Secangkir Espresso hari ini, menemaniku menatap mentari yang perlahan meninggalkan sang bumi. Sama seperti dia yang memilih melepas dariku dan beralih dengan sosok 'impian' nya. Tawa canda mungkin tak akan terasa sama seperti dulu, malah terkesan hambar. Tapi yang pasti kita harus bahagia. Kau telah didatangi bahagiamu, dan tenang aku akan menyusul walau entah dengan siapa. Seperti dengan janjiku dahulu.
" Vin, nanti kalau aku sakitnya masih lama kamu masih mau menunggu? Kasihan jodoh kamu. Kamu yakin tetap sabar menanti waktu tersebut?"

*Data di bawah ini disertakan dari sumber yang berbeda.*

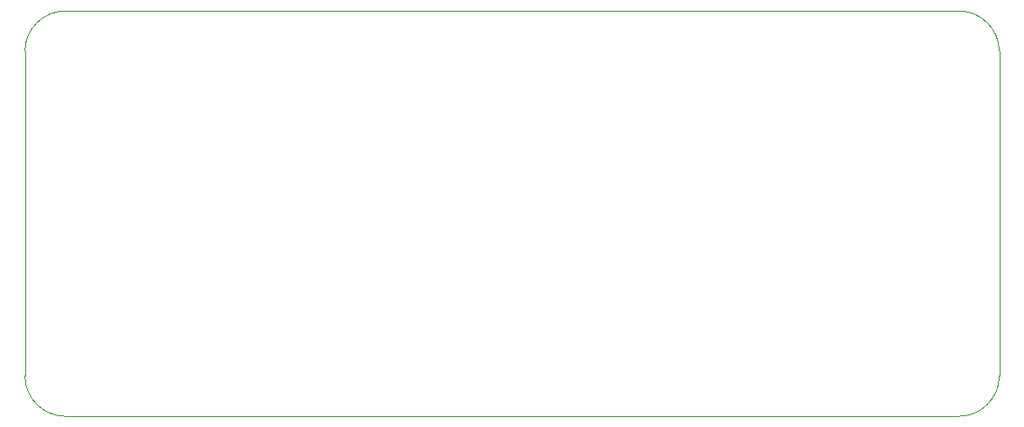
<source format=gm1>
G04 #@! TF.FileFunction,Profile,NP*
%FSLAX46Y46*%
G04 Gerber Fmt 4.6, Leading zero omitted, Abs format (unit mm)*
G04 Created by KiCad (PCBNEW (2015-07-01 BZR 5850)-product) date Fri Aug 21 14:42:13 2015*
%MOMM*%
G01*
G04 APERTURE LIST*
%ADD10C,0.150000*%
%ADD11C,0.100000*%
G04 APERTURE END LIST*
D10*
D11*
X262890000Y-170180000D02*
X262890000Y-200660000D01*
X175260000Y-166370000D02*
X259080000Y-166370000D01*
X171450000Y-200660000D02*
X171450000Y-170180000D01*
X259080000Y-204470000D02*
X175260000Y-204470000D01*
X259080000Y-204470000D02*
G75*
G03X262890000Y-200660000I0J3810000D01*
G01*
X175260000Y-166370000D02*
G75*
G03X171450000Y-170180000I0J-3810000D01*
G01*
X262890000Y-170180000D02*
G75*
G03X259080000Y-166370000I-3810000J0D01*
G01*
X171450000Y-200660000D02*
G75*
G03X175260000Y-204470000I3810000J0D01*
G01*
M02*

</source>
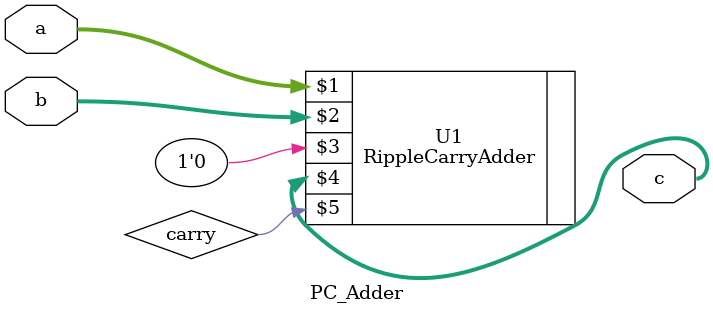
<source format=v>
module PC_Adder (a,b,c);

    input [63:0]a,b;
    output [63:0]c;

    wire carry; 
    RippleCarryAdder U1(a,b,1'b0,c, carry);
    
endmodule
</source>
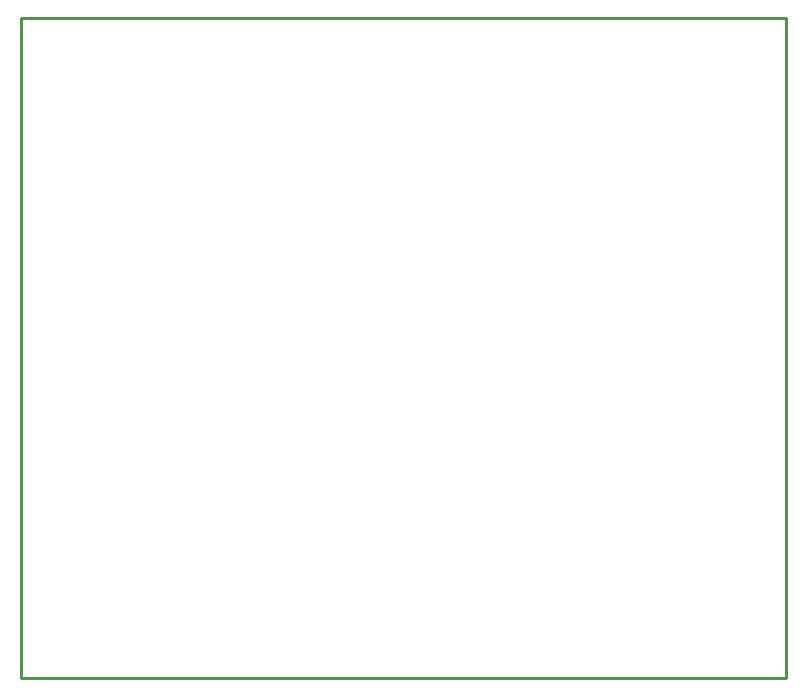
<source format=gko>
%FSAX25Y25*%
%MOIN*%
G70*
G01*
G75*
G04 Layer_Color=16711935*
%ADD10O,0.06496X0.01181*%
%ADD11R,0.05906X0.05906*%
%ADD12O,0.07480X0.02362*%
%ADD13O,0.08268X0.01772*%
%ADD14R,0.05118X0.03937*%
%ADD15O,0.01181X0.06890*%
%ADD16O,0.06890X0.01181*%
%ADD17R,0.05512X0.05512*%
%ADD18R,0.03937X0.05118*%
%ADD19C,0.01000*%
%ADD20C,0.01400*%
%ADD21C,0.02000*%
%ADD22C,0.01200*%
%ADD23C,0.01600*%
%ADD24C,0.05906*%
%ADD25C,0.02362*%
%ADD26R,0.05906X0.05906*%
%ADD27C,0.03000*%
%ADD28R,0.09843X0.07874*%
%ADD29R,0.09055X0.01969*%
%ADD30C,0.00984*%
%ADD31C,0.02362*%
%ADD32C,0.00787*%
%ADD33C,0.00800*%
%ADD34O,0.07296X0.01981*%
%ADD35R,0.06706X0.06706*%
%ADD36O,0.08280X0.03162*%
%ADD37O,0.09068X0.02572*%
%ADD38R,0.05918X0.04737*%
%ADD39O,0.01981X0.07690*%
%ADD40O,0.07690X0.01981*%
%ADD41R,0.06312X0.06312*%
%ADD42R,0.04737X0.05918*%
%ADD43C,0.06706*%
%ADD44C,0.03162*%
%ADD45R,0.06706X0.06706*%
%ADD46C,0.03800*%
%ADD47R,0.10642X0.08674*%
%ADD48R,0.09855X0.02769*%
%ADD49C,0.00394*%
%ADD50C,0.00600*%
%ADD51C,0.00118*%
D19*
X0205000Y0342000D02*
X0205000Y0562000D01*
X0460000Y0562000D01*
X0460000Y0342000D02*
X0460000Y0562000D01*
X0205000Y0342000D02*
X0460000Y0342000D01*
M02*

</source>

" Apa alasan aku untuk pergi dari kamu? Kamu itu sangat berarti untuk aku. Tolong, jangan buat kamu selalu merasa bersalah, La."
" Tapi, kita hanya sahabat dan kamu tahu kalau aku.."
" Mencintai kakak ku. Lila dengar aku, walaupun kamu mencintai kakak ku, tapi aku tetap sahabat yang telah berjanji pada almarhum ayahmu. Janji yang memastikan kau bahagia. Kamu harus bahagia, aku yang akan mengantarkan kamu ke bahagiamu itu. Aku berjanji."
" Kamu juga harus bahagia, Vin."
   Benar, aku membantunya sembuh dan bahkan sosok yang ditunggunya datang dan mengungkapkan isi hatinya. Aku tahu aku naif, tapi aku sungguh-sungguh dengan janji itu. Aku hanya ingin dia bahagia, meski bahagianya bukan denganku. Mungkin saat aku membuat janji itu terkesan terburu-buru dan mengakibatkan bahagia menghampirinya lebih cepat. Karena pada malam setelah janji itu...
" Arga, mama mau kamu cepat menikah. Umur kamu sudah matang, kamu mau menunggu apalagi? Besok ikut mama menemui anak teman mama. Tidak ada penolakan lagi!"
"Ma, Arga gak mau dijodoh-jodohkan. Arga akan menikah dengan sosok yang aku cintai. Dia adalah... Lila. Kalila Naima sahabatnya Arvin. Aku sudah menyukainya saat papa memutuskan menikah dengan mama Diana dan Arvin mengenalkannya sebagai sahabatnya. Boleh dikatakan aku suka dia pada pandangan pertama, Ma."
Saat itu duniaku seakan runtuh, separuh hatiku luruh dan kian lenyap. Banyak pertanyaan yang beredar dikepalaku. Mengapa aku baru mengetahui kalau Bang Arga menyukai Lila? Bukankah perbedaan umur mereka yang terlihat jelas tidak menjadi pertimbangan Bang Arga? Mengapa dia membiarkan Lila seolah cinta satu sisi? Mengapa dia tidak ada disisi Lila saat dia sakit? Dan jika semua pertanyaanku memiliki alasan, apakah aku sanggup melepas Lila secepat ini? Aku rasa... aku belum sanggup.
" Bang, lo serius mau sama Lila? Kenapa tiba-tiba? Lo tahukan perbedaan umur lo sama dia? Sepuluh tahun bukan jarak yang sedikit, Bang. Sumpah gue gak ngerti sama jalan pikiran lo."